## AUFGABENSTELLUNG
Entnimm dem Text zum Umzug der EMA wörtlich alles von „Italien zieht gegen Umzug“ bis hinunter zu „am Montag bekannt.“.

____ UNTERSUCHTER TEXT

Italien zieht gegen Umzug von EU-Arzneimittelbehörde nach Amsterdam vor Gericht

Italien zieht gegen die Entscheidung, die Europäische Arzneimittelbehörde (EMA) nach dem Brexit von London nach Amsterdam zu verlegen, vor Gericht. Italien und die Stadt Mailand hätten vor dem Europäischen Gerichtshof (EuGH) und dem Gericht der EU Rechtsmittel gegen die entsprechende Entscheidung der EU-Mitgliedstaaten eingelegt, erklärte der EuGH am Mittwoch. Das neue Gebäude der EMA in Amsterdam wird nicht zum Umzugsdatum fertig.

Die EMA hat aktuell ihren Sitz in London und muss wegen des Brexit im März 2019 aus Großbritannien wegziehen. Das neue Gebäude der EMA in Amsterdam, das zwischen 250 und 300 Millionen Euro kosten soll, wird voraussichtlich jedoch erst im November 2019 fertig. Das gaben die EMA und die Niederlande am Montag bekannt.

Die italienischen Behörden bekräftigten daraufhin, die EMA sofort in Mailand ansiedeln zu können. Der italienische Regierungschef Paolo Gentiloni sagte am Mittwochmorgen im Fernsehsender RAI, Rom werde alles tun, um die Entscheidung anzufechten.

________
____ DATENBESTAND

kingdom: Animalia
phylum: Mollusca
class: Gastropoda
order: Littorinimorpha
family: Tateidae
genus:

________

## LÖSUNG
Italien zieht gegen Umzug von EU-Arzneimittelbehörde nach Amsterdam vor Gericht

Italien zieht gegen die Entscheidung, die Europäische Arzneimittelbehörde (EMA) nach dem Brexit von London nach Amsterdam zu verlegen, vor Gericht. Italien und die Stadt Mailand hätten vor dem Europäischen Gerichtshof (EuGH) und dem Gericht der EU Rechtsmittel gegen die entsprechende Entscheidung der EU-Mitgliedstaaten eingelegt, erklärte der EuGH am Mittwoch. Das neue Gebäude der EMA in Amsterdam wird nicht zum Umzugsdatum fertig.

Die EMA hat aktuell ihren Sitz in London und muss wegen des Brexit im März 2019 aus Großbritannien wegziehen. Das neue Gebäude der EMA in Amsterdam, das zwischen 250 und 300 Millionen Euro kosten soll, wird voraussichtlich jedoch erst im November 2019 fertig. Das gaben die EMA und die Niederlande am Montag bekannt.